The one downside is that it only works with Windows 10 1809 (October 2018 Update) and above. I have sympathy for anyone having to run an OS that's now well over seven years old, but not so much that I'm going to to spend hundreds of dollars to buy a code signing certificate to give them a free app.

a young woman and an old man laughing at an old computer — *Sympathy only stretches so far ...*

I think Microsoft are heading in the right direction here though. You may not care for MSIX apps and the Windows Store, but (unlike Apple) they do at least give developers some sort of option to give away free apps in a supported manner without charging them. Until recently MS would have charged you a one-off $19 to join their Store development program, but in late '25 they dropped the fee altogether. This is a great step forward. In an ideal world, they would also open up the Artifact Signing service to everyone and offer a one-month purchase option for non-commercial devs.

Conclusion

Publishing any type of free Mac or Windows desktop app in 2026 is hard work.

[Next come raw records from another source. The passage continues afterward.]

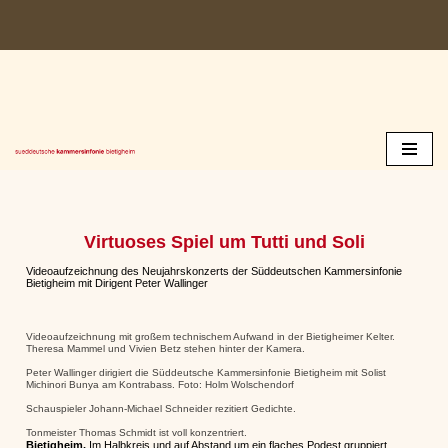
Zum
Inhalt
springen
Virtuoses Spiel um Tutti und Soli
Videoaufzeichnung des Neujahrskonzerts der Süddeutschen Kammersinfonie
Bietigheim mit Dirigent Peter Wallinger
Videoaufzeichnung mit großem technischem Aufwand in der Bietigheimer Kelter.
Theresa Mammel und Vivien Betz stehen hinter der Kamera.
Peter Wallinger dirigiert die Süddeutsche Kammersinfonie Bietigheim mit Solist
Michinori Bunya am Kontrabass. Foto: Holm Wolschendorf
Schauspieler Johann-Michael Schneider rezitiert Gedichte.
Tonmeister Thomas Schmidt ist voll konzentriert.
Bietigheim.
Im Halbkreis und auf Abstand um ein flaches Podest gruppiert,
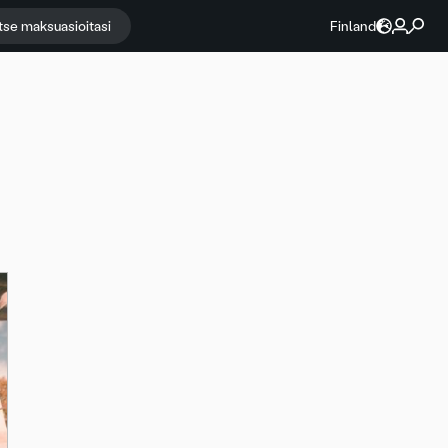
itse maksuasioitasi
Finland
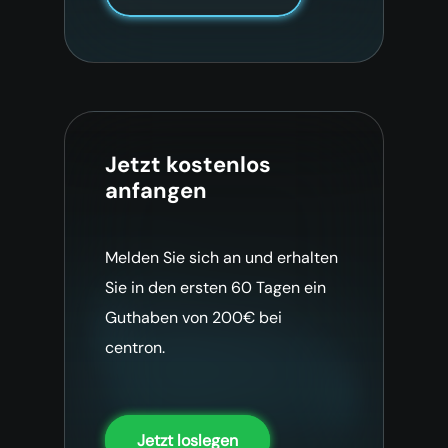
Jetzt kostenlos
anfangen
Melden Sie sich an und erhalten
Sie in den ersten 60 Tagen ein
Guthaben von 200€ bei
centron.
Jetzt loslegen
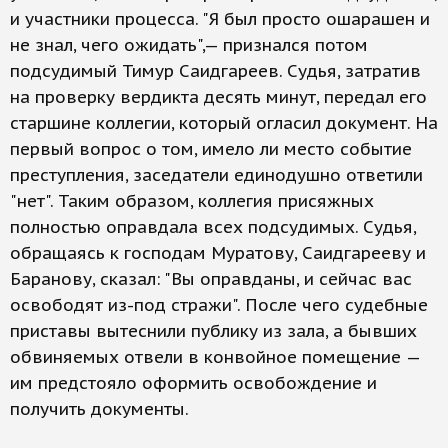
и участники процесса. "Я был просто ошарашен и
не знал, чего ожидать",— признался потом
подсудимый Тимур Саидгареев. Судья, затратив
на проверку вердикта десять минут, передал его
старшине коллегии, который огласил документ. На
первый вопрос о том, имело ли место событие
преступления, заседатели единодушно ответили
"нет". Таким образом, коллегия присяжных
полностью оправдала всех подсудимых. Судья,
обращаясь к господам Муратову, Саидгарееву и
Баранову, сказал: "Вы оправданы, и сейчас вас
освободят из-под стражи". После чего судебные
приставы вытеснили публику из зала, а бывших
обвиняемых отвели в конвойное помещение —
им предстояло оформить освобождение и
получить документы.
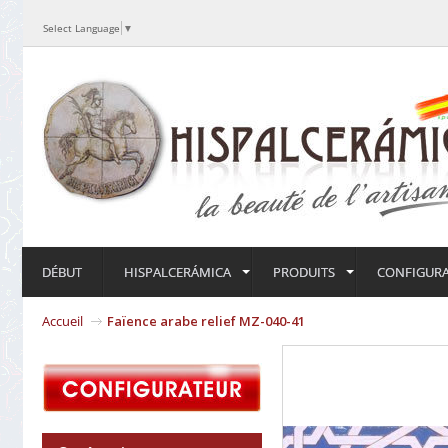
Select Language
▼
DÉBUT
HISPALCERÁMICA
PRODUITS
CONFIGUR
Accueil
Faïence arabe relief MZ-040-41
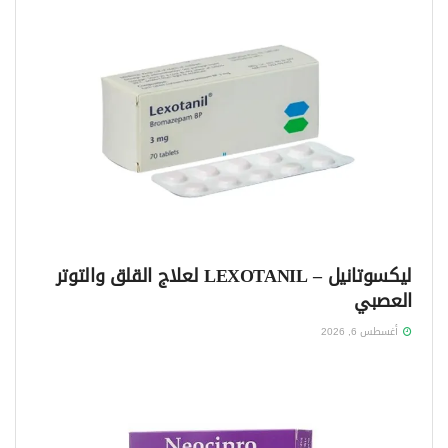
ليكسوتانيل – LEXOTANIL لعلاج القلق والتوتر
العصبي
أغسطس 6, 2026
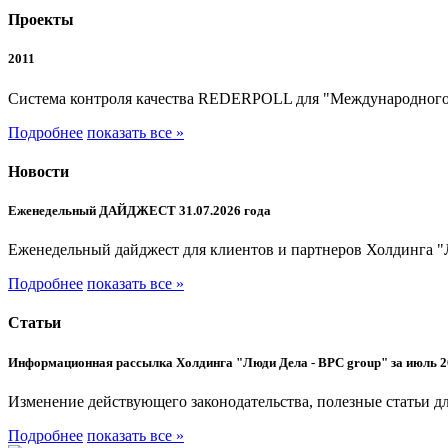
Проекты
2011
Система контроля качества REDERPOLL для "Международного
Подробнее
показать все »
Новости
Еженедельный ДАЙДЖЕСТ 31.07.2026 года
Еженедельный дайджест для клиентов и партнеров Холдинга "
Подробнее
показать все »
Статьи
Информационная рассылка Холдинга "Люди Дела - BPC group" за июль 2
Изменение действующего законодательства, полезные статьи дл
Подробнее
показать все »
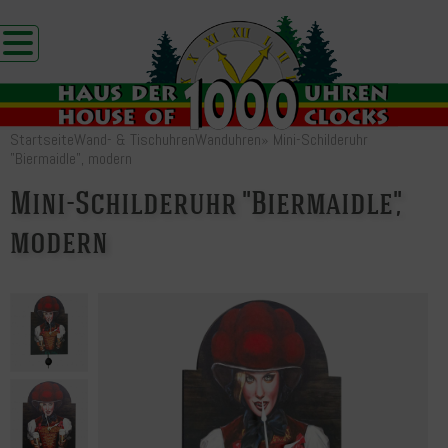
Startseite
Wand- & Tischuhren
Wanduhren
»
Mini-Schilderuhr
"Biermaidle", modern
Mini-Schilderuhr "Biermaidle",
modern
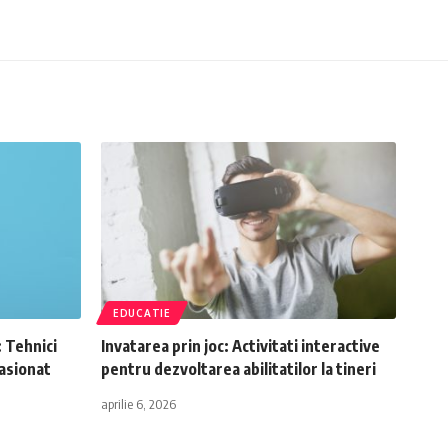
EDUCATIE
: Tehnici
Invatarea prin joc: Activitati interactive
pasionat
pentru dezvoltarea abilitatilor la tineri
aprilie 6, 2026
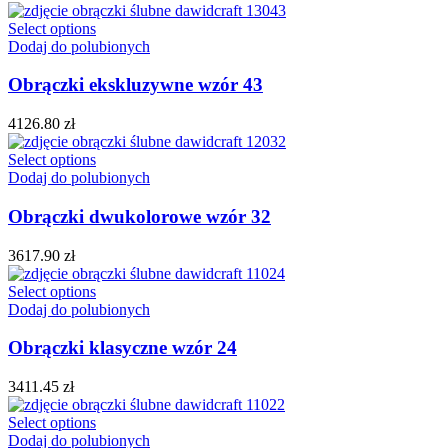
Select options
Dodaj do polubionych
Obrączki ekskluzywne wzór 43
4126.80
zł
Select options
Dodaj do polubionych
Obrączki dwukolorowe wzór 32
3617.90
zł
Select options
Dodaj do polubionych
Obrączki klasyczne wzór 24
3411.45
zł
Select options
Dodaj do polubionych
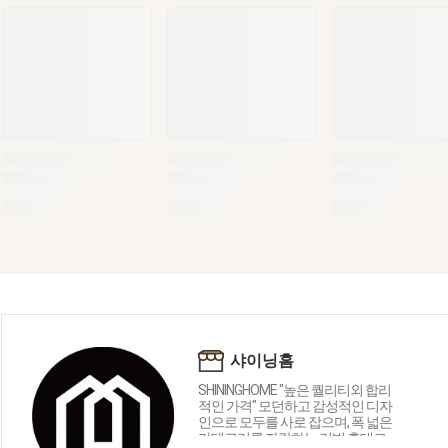
샤이닝홈
SHININGHOME "높은 퀄리티외 합리
적인 가격" 모던하고 감성적인 디자
인으로 모두를 사로 잡으며, 폭 넓은
카테고리를 자랑하는 리빙 홈데코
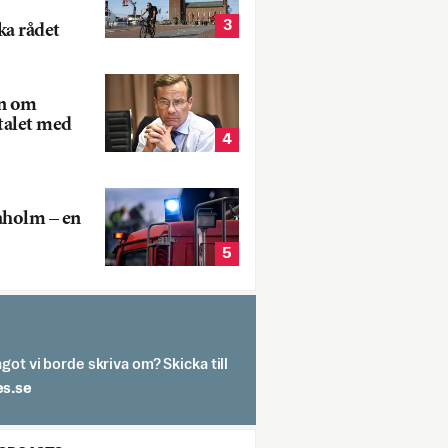
3
ka rådet
rn om
talet med
4
aholm – en
5
got vi borde skriva om? Skicka till
spit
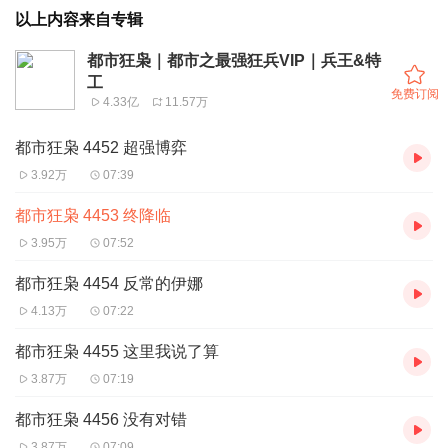
以上内容来自专辑
都市狂枭｜都市之最强狂兵VIP｜兵王&特
工
免费订阅
4.33亿
11.57万
都市狂枭 4452 超强博弈
3.92万
07:39
都市狂枭 4453 终降临
3.95万
07:52
都市狂枭 4454 反常的伊娜
4.13万
07:22
都市狂枭 4455 这里我说了算
3.87万
07:19
都市狂枭 4456 没有对错
3.87万
07:09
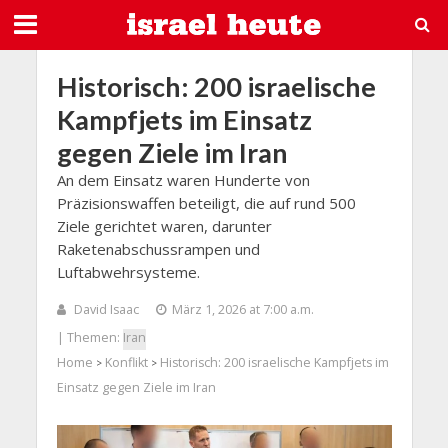
Historisch: 200 israelische
Kampfjets im Einsatz
gegen Ziele im Iran
An dem Einsatz waren Hunderte von
Präzisionswaffen beteiligt, die auf rund 500
Ziele gerichtet waren, darunter
Raketenabschussrampen und
Luftabwehrsysteme.
David Isaac
März 1, 2026 at 7:00 a.m.
| Themen:
Iran
Home
Konflikt
Historisch: 200 israelische Kampfjets im
>
>
Einsatz gegen Ziele im Iran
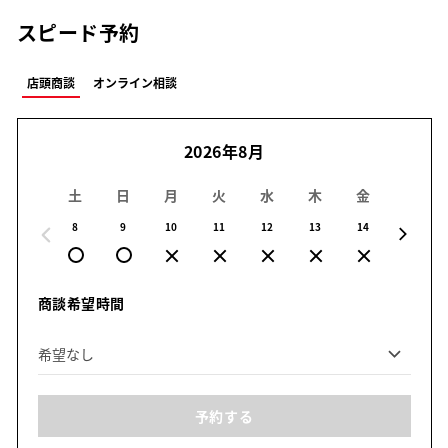
スピード予約
店頭商談
オンライン相談
2026年8月
土
日
月
火
水
木
金
土
8
9
10
11
12
13
14
15
商談希望時間
予約する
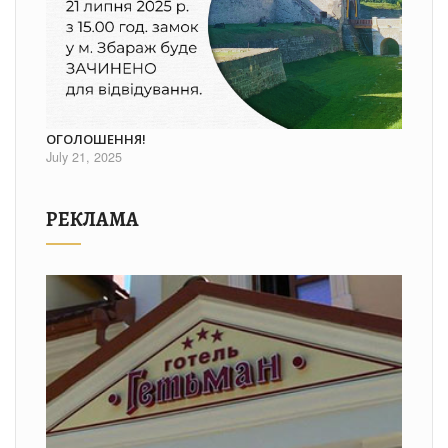
ОГОЛОШЕННЯ!
July 21, 2025
РЕКЛАМА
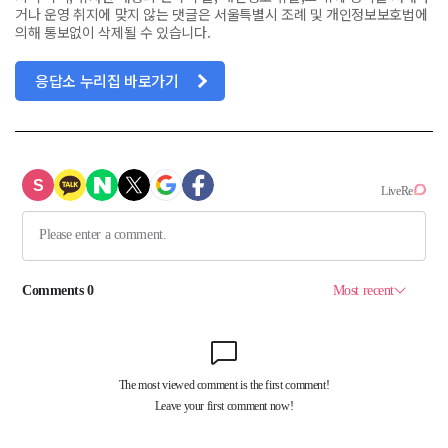
거나 운영 취지에 맞지 않는 댓글은 서울특별시 조례 및 개인정보보호법에
의해 통보없이 삭제될 수 있습니다.
응답소 누리집 바로가기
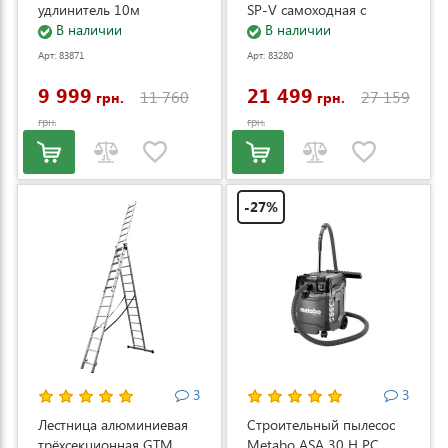
удлинитель 10м
SP-V самоходная с
(DS2800/45_KIT+ext.cord)
В наличии
электростартером и
В наличии
регулировкой скорости
Арт: 83871
Арт: 83280
(LM53E-SP-V)
9 999
21 499
11 760
27 159
грн.
грн.
грн.
грн.
-27%
3
3
Лестница алюминиевая
Строительный пылесос
трёхсекционная GTM
Metabo ASA 30 H PC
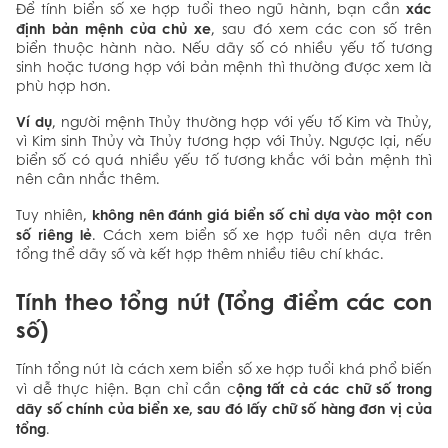
xác
Để tính biển số xe hợp tuổi theo ngũ hành, bạn cần
định bản mệnh của chủ xe
, sau đó xem các con số trên
biển thuộc hành nào. Nếu dãy số có nhiều yếu tố tương
sinh hoặc tương hợp với bản mệnh thì thường được xem là
phù hợp hơn.
Ví dụ
, người mệnh Thủy thường hợp với yếu tố Kim và Thủy,
vì Kim sinh Thủy và Thủy tương hợp với Thủy. Ngược lại, nếu
biển số có quá nhiều yếu tố tương khắc với bản mệnh thì
nên cân nhắc thêm.
không nên đánh giá biển số chỉ dựa vào một con
Tuy nhiên,
số riêng lẻ
. Cách xem biển số xe hợp tuổi nên dựa trên
tổng thể dãy số và kết hợp thêm nhiều tiêu chí khác.
Tính theo tổng nút (Tổng điểm các con
số)
Tính tổng nút là cách xem biển số xe hợp tuổi khá phổ biến
ộng tất cả các chữ số trong
vì dễ thực hiện. Bạn chỉ cần c
dãy số chính của biển xe, sau đó lấy chữ số hàng đơn vị của
tổng
.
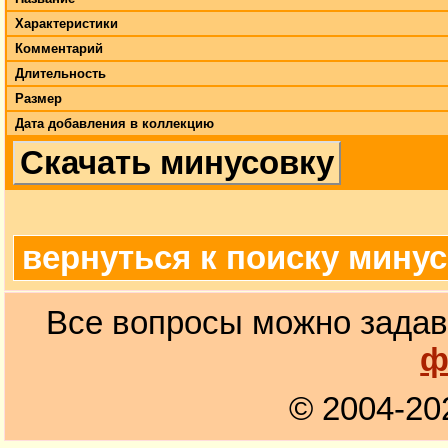
Характеристики
Комментарий
Длительность
Размер
Дата добавления в коллекцию
Скачать минусовку
вернуться к поиску мину
Все вопросы можно задав
ф
© 2004-20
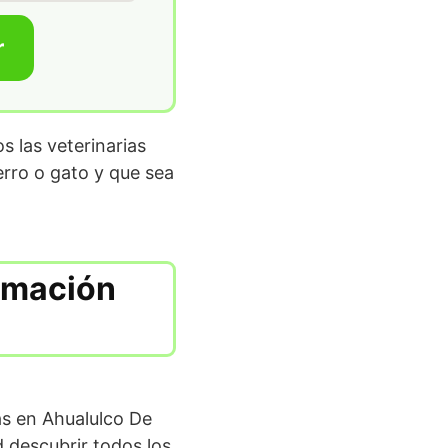
r
 las veterinarias
erro o gato y que sea
ormación
as en Ahualulco De
 descubrir todos los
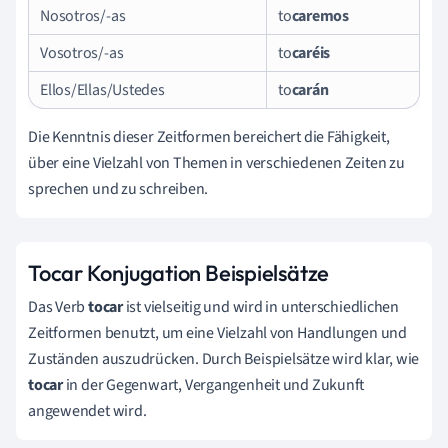
Nosotros/-as
to
caremos
Vosotros/-as
to
caréis
Ellos/Ellas/Ustedes
to
carán
Die Kenntnis dieser Zeitformen bereichert die Fähigkeit,
über eine Vielzahl von Themen in verschiedenen Zeiten zu
sprechen und zu schreiben.
Tocar Konjugation Beispielsätze
Das Verb
tocar
ist vielseitig und wird in unterschiedlichen
Zeitformen benutzt, um eine Vielzahl von Handlungen und
Zuständen auszudrücken. Durch Beispielsätze wird klar, wie
tocar
in der Gegenwart, Vergangenheit und Zukunft
angewendet wird.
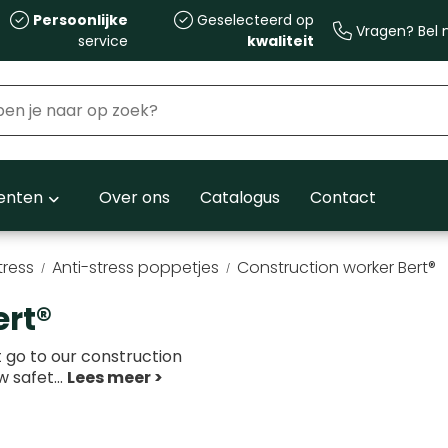
Persoonlijke
Geselecteerd op
Vragen? Bel m
service
kwaliteit
nten
Over ons
Catalogus
Contact
tress
Anti-stress poppetjes
Construction worker Bert®
ert®
 go to our construction
w safet
...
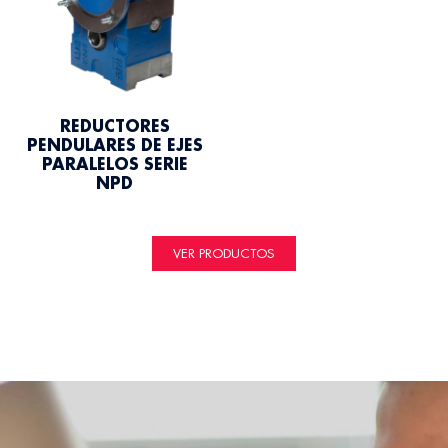
REDUCTORES
PENDULARES DE EJES
PARALELOS SERIE
NPD
VER PRODUCTOS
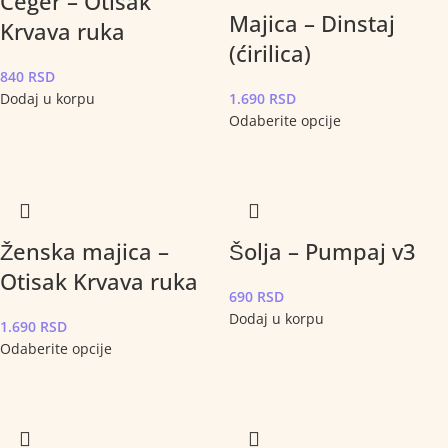
Ceger – Otisak
Majica – Dinstaj
Krvava ruka
(ćirilica)
840
RSD
Dodaj u korpu
1.690
RSD
Odaberite opcije
Ženska majica –
Šolja – Pumpaj v3
Otisak Krvava ruka
690
RSD
Dodaj u korpu
1.690
RSD
Odaberite opcije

There's a lot of ball-ache on both platforms, thanks to:

the confusing, hard to find, and incomplete documentation on both platforms
the form-filling for getting on the stores
the tricky and failure-prone CLI rituals you have to endure on Macs
the cost of codesigning (other than MSIX apps on the Windows Store)

But at least MS offer one way of doing it for zero cost, so props to them! I don't think anyone at Apple has any concept of free though. The whole notion would no doubt astonish them. It would be (to steal Jackson Lamb's glorious line from Slow Horses) like explaining Norway to a dog.